The outperformance was attributable to solid revenues arising from the growing demand for the company’s products, as well as market share gains. The company also witnessed strong demand from its enterprise customers.
F5 Networks reported revenues of $339.6 million in the reported quarter, up 22.4% from $277.6 million in the year-ago period. The book-to-bill ratio was greater than one.
Revenue during the quarter surpassed the company’s guidance of $332.0–$337.0 million and Zacks Consensus Estimate of $335.0 million. Revenue growth was driven by strong product demand across all geographic regions and strength in Service Provider biz.
Continuous enhancement of product suites and strong demand for its VIPRION, BIG-IP suites during the quarter led to a year-over-year growth of 18.1% in the Product segment. Revenues from the Services segment climbed 29.5% year over year, fueled by growth in new and renewed service maintenance contracts booked during the quarter.
Geographically, on a year-over-year basis, Americas grew 21.0% year over year and represented 58.0% of revenues. EMEA grew 19.0% year over year, accounting for 21% of revenues. Asia-Pacific and Japan grew a respective 24.0% and 47.0%, representing 14.0% and 7.0% of revenue.
By vertical, telco was the strongest, accounting for 27% of the total revenue. Technology came second with 19% of revenues followed by Financial, which represented 16%, while Government accounted for 12% (including 6% from U.S. federal).
Gross profit in the reported quarter surged 24.3% from the year-ago quarter to $282.0 million. Gross margin escalated 130 basis points year over year to 83.0%. The increase was supported by a stable pricing environment for the company’s products and an improved product mix.
F5 Networks’ operating expenses increased 23.4% year over year, mainly due to a 26.3% rise in research and development expenses and 24.2% rise in sales and marketing expenses. Higher sales and marketing expenses rose due to employee addition from the recently acquired Traffix Systems. Despite the substantial rise in expenses, operating income came in at $104.7 million, up 25.8% from $83.2 million reported in the year-ago quarter. Operating margin in the quarter was 30.8%, up from 30.0% in the year-ago quarter. The margin improvement could be attributed to higher revenues.
Reported net income was $68.6 million or 86 cents per share compared with $55.6 million or 68 cents a year ago. The company’s earnings matched its own guided range of 84–86 cents.

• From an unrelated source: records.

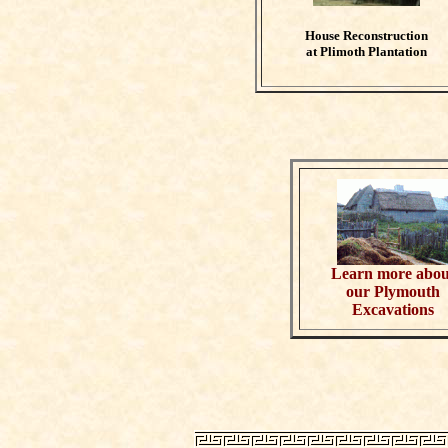
House Reconstruction
at Plimoth Plantation
Learn more abou
our Plymouth
Excavations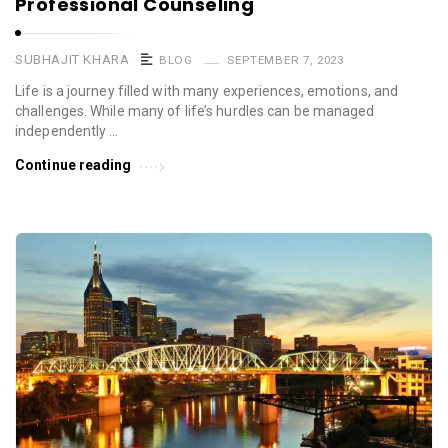
Professional Counseling
SUBHAJIT KHARA
BLOG
SEPTEMBER 7, 2023
Life is a journey filled with many experiences, emotions, and
challenges. While many of life’s hurdles can be managed
independently …
Continue reading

Excluding the effect of stock-based compensation, amortization of intangibles and acquisition-related expenses, non-GAAP EPS was $1.09 versus 88 cents in the prior year quarter. But including the stock-based compensation and related tax adjustments, EPS was 88 cents, compared to 68 cents in the year ago quarter.

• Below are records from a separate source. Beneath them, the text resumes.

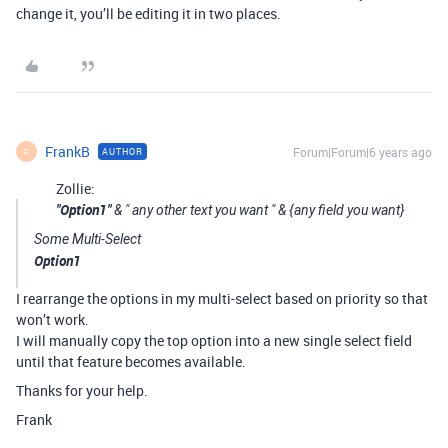
change it, you’ll be editing it in two places.
FrankB
Forum|Forum|6 years ago
AUTHOR
F
Zollie:
"Option1"
& " any other text you want " & {any field you want}
Some Multi-Select
Option1
I rearrange the options in my multi-select based on priority so that
won’t work.
I will manually copy the top option into a new single select field
until that feature becomes available.
Thanks for your help.
Frank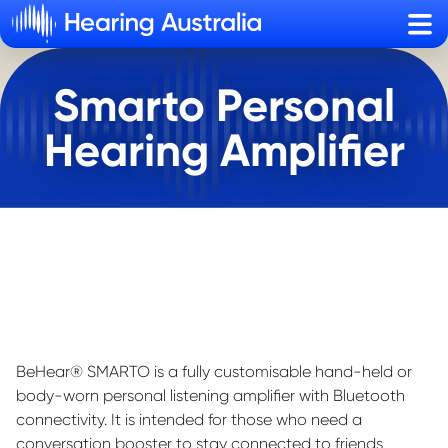
Sho
Smarto Personal
Hearing Amplifier
BeHear
® SMARTO is a fully customi
s
able hand-held or
body-worn personal listening amplifier with Bluetooth
connectivity. It is intended for those who need a
conversation booster to stay connected to friends,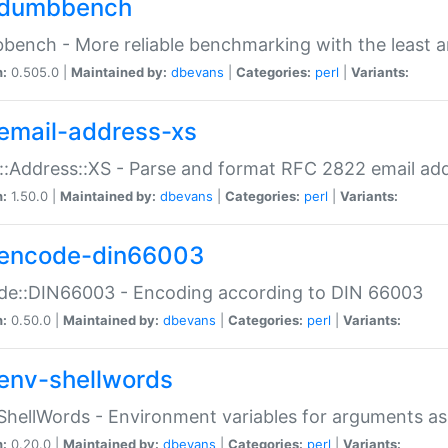
dumbbench
ench - More reliable benchmarking with the least a
n:
0.505.0 |
Maintained by:
dbevans
|
Categories:
perl
|
Variants:
email-address-xs
::Address::XS - Parse and format RFC 2822 email ad
n:
1.50.0 |
Maintained by:
dbevans
|
Categories:
perl
|
Variants:
encode-din66003
de::DIN66003 - Encoding according to DIN 66003
n:
0.50.0 |
Maintained by:
dbevans
|
Categories:
perl
|
Variants:
env-shellwords
ShellWords - Environment variables for arguments as
n:
0.20.0 |
Maintained by:
dbevans
|
Categories:
perl
|
Variants:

Balance Sheet, Cash Flow & Share Repurchase
Cash, cash equivalents and short-term investments totaled approximately $489.6 million in the second quarter, down from $556.5 million in the prior quarter. Cash consideration for acquiring Traffix Systems in February and the share buyback program aided in cash balance diminution. Receivables grew $3.9 million sequentially to $184.0 million. Inventories reduced to $17.0 million from $17.5 million in the prior quarter.
Total deferred revenue was $412.8 million, compared to $380.0 million in the previous quarter. F5 Networks’ balance sheet does not comprise any long-term debt. Cash flow from operations was $101.6 million, down from $131.9 million in the prior quarter. Capital expenditure was $6.9 million versus $5.9 million in the prior quarter. F5 Networks repurchased 404,106 outstanding shares for $84.8 million during the quarter.
For the third quarter of fiscal 2012, F5 Networks expects revenues of $350.0 million to $355.0 million representing a sequential growth excluding any material contribution from the Traffix acquisition. On a GAAP basis, earnings per share are expected in the range of 88–90 cents. The Zacks Consensus Estimate for the third quarter is pegged at 84 cents. Excluding stock-based compensation expense, amortization of purchased intangible assets and related tax effects, the company estimates non-GAAP earnings per share between $1.12 and $1.14. The Zacks Consensus Estimate for the third quarter is pegged at 93 cents.
The company reaffirms year-over-year total revenue growth of at least 20% for fiscal 2012. The expectations are based on a strong product pipeline and competitive wins in all major markets.
F5 Networks delivered impressive second quarter results, beating the Zacks Consensus Estimate on the top and bottom lines. Better execution and focus on enterprise and service providers has placed F5 Networks well in the application delivery controller (ADC) market and helped it grab share from Cisco Systems Inc. (CSCO). F5 Networks is also keen on expanding its cloud exposure.
With the rollout of TMOS ver.11, F5 Networks is witnessing strong demand for its VIPRION products. On the other hand, the company remains optimistic regarding a rebound in its Financial and Enterprise verticals. This could help the company in trouncing its own estimates, in our belief.
However, stiff competition in the networking market, concerns relating to margin sustainability, and the Europe-U.S. federal spending could put a lid over the company’s fundamentals.